* TASK MATERIAL:

-*-*-

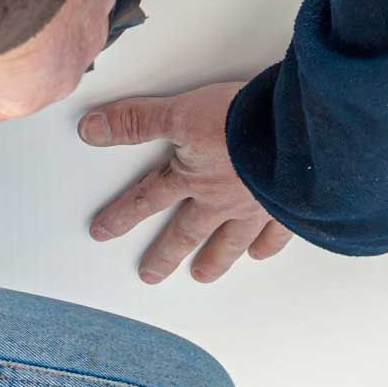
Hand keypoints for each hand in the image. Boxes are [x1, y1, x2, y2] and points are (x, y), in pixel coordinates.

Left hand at [81, 81, 293, 282]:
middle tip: (150, 275)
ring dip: (214, 259)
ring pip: (229, 241)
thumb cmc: (243, 120)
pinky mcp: (286, 207)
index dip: (120, 215)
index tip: (102, 233)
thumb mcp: (180, 111)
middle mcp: (219, 200)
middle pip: (185, 231)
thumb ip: (136, 121)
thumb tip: (90, 129)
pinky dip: (267, 246)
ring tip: (202, 275)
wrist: (297, 133)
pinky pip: (274, 234)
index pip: (146, 198)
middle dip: (164, 254)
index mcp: (191, 177)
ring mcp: (254, 207)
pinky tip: (261, 254)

-*-*-

* TASK: Go through the listing and copy each line with the string "index".

* YOUR RESPONSE:
index dip: (120, 215)
index tip: (102, 233)
index pip: (146, 198)
index mcp: (191, 177)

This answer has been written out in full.